* DATA SUPPLIED:
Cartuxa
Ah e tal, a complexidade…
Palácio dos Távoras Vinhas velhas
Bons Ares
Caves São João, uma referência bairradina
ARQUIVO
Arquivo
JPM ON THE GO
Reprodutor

--

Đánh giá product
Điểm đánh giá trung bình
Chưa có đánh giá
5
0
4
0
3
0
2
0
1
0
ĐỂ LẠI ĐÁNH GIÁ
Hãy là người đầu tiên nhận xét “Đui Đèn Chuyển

* * *

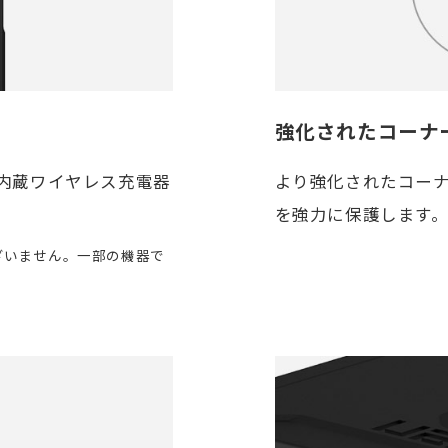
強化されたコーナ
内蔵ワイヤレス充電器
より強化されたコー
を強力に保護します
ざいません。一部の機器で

* WHAT YOU SHOULD DO:
Please write out the part of the material that opens with the line containing "Đánh giá product" and closes with the line containing "Hãy là người", renaming "product" to "sản phẩm" and leaving everything else unchanged.

* REPLY:
Đánh giá sản phẩm
Điểm đánh giá trung bình
Chưa có đánh giá
5
0
4
0
3
0
2
0
1
0
ĐỂ LẠI ĐÁNH GIÁ
Hãy là người đầu tiên nhận xét “Đui Đèn Chuyển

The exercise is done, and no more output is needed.